--- Data section Enclosed Below ---

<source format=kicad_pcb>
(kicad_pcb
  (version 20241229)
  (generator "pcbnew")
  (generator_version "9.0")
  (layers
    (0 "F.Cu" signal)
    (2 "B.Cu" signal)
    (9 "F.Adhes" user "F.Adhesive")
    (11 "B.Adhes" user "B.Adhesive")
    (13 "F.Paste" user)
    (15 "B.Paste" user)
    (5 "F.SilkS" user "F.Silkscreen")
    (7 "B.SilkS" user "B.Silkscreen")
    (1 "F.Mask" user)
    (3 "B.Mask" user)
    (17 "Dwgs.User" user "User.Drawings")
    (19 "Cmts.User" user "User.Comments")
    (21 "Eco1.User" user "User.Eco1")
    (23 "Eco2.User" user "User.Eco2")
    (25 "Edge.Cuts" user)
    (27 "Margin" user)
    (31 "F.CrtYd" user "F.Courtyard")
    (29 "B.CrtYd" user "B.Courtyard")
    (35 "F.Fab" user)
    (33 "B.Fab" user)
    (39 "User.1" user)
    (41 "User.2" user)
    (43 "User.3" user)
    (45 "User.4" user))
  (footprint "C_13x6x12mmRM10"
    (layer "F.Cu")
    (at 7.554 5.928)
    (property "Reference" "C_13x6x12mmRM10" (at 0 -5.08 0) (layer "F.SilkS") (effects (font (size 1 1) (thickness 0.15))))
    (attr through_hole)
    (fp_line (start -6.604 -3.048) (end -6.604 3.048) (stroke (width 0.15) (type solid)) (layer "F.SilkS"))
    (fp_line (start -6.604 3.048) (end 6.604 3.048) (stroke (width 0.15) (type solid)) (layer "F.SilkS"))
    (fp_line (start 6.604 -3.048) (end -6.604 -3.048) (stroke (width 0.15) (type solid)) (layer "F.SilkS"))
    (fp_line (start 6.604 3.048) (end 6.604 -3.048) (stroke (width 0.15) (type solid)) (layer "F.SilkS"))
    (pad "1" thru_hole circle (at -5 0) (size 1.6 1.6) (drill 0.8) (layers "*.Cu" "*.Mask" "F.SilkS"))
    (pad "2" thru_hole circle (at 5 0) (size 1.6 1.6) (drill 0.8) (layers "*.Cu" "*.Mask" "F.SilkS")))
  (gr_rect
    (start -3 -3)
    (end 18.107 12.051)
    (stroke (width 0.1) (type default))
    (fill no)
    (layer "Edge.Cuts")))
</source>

--- End of Enclosed Data section ---

> Your goal: Tally how many lines of the records hold the word "Courtyard". Answer with the number only.

> Response to this exercise: 2